Scan the records for lines with the string "turquoise". Say how many there are, and add nothing.

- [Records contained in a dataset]

· · · ·

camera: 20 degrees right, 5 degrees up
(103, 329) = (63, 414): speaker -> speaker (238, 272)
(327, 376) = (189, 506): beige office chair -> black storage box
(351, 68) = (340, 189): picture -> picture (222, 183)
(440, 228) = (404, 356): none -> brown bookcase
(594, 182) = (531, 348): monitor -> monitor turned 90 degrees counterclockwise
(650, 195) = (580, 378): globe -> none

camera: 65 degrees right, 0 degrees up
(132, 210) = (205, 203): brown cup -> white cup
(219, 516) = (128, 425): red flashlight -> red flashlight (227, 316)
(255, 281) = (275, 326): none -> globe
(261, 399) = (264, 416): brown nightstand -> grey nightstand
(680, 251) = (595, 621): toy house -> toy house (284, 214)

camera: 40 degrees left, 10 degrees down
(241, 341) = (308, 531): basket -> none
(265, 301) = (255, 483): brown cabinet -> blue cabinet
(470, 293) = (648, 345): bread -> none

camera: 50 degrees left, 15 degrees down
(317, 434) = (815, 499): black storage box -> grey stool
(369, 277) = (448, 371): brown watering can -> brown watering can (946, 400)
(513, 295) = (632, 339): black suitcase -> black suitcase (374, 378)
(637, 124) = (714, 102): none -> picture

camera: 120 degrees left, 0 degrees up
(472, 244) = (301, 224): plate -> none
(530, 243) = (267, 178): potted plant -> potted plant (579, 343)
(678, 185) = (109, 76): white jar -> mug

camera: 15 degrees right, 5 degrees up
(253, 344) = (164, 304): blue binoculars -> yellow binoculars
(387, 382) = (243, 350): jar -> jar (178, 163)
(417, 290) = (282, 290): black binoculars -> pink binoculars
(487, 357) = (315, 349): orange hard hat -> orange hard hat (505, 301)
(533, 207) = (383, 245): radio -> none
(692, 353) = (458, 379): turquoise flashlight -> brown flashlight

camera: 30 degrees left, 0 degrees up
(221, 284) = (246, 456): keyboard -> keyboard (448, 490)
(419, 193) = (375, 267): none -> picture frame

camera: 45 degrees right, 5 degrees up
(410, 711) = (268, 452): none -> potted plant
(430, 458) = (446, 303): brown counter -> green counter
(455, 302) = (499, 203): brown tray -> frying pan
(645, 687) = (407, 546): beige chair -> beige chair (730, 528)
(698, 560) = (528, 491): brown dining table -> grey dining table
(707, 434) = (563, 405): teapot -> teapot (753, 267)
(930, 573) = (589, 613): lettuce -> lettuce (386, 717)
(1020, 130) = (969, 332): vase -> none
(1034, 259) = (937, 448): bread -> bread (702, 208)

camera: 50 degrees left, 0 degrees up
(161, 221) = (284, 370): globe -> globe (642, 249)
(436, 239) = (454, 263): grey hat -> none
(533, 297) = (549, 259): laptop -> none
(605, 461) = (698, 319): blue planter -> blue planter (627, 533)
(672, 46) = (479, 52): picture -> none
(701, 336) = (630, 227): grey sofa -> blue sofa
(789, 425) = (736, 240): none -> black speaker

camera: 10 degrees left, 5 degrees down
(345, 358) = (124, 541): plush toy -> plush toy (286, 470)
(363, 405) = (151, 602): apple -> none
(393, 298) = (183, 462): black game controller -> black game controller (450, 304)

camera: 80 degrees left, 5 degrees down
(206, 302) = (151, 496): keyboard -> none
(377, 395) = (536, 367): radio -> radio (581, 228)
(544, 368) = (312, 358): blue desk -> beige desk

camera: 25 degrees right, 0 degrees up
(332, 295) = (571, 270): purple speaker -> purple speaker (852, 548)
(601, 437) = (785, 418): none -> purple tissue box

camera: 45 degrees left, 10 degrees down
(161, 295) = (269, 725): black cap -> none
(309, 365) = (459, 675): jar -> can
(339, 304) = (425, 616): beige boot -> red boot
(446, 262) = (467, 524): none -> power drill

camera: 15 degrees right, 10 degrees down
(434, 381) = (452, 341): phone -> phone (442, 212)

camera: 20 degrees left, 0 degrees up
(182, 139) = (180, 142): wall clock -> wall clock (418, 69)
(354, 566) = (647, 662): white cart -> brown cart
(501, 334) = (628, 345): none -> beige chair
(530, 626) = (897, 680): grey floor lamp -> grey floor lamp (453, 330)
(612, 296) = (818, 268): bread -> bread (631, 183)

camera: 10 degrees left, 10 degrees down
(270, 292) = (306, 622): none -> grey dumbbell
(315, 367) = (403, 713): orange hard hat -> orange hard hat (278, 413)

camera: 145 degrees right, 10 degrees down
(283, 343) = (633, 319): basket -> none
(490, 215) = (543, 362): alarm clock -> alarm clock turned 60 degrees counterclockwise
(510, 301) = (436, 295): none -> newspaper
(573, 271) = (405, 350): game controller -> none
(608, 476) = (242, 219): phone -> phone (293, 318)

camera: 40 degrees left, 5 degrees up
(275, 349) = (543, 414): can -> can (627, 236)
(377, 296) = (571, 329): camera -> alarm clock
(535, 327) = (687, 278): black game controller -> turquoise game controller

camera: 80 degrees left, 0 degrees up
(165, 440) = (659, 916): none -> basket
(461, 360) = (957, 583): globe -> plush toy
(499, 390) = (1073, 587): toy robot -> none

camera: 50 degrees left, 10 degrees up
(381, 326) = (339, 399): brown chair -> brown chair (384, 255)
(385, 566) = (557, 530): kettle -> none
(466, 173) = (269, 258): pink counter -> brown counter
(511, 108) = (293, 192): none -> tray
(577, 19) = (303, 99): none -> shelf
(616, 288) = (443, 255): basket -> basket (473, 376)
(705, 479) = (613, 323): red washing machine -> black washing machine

· · · ·

- [TASK SOLUTION] 2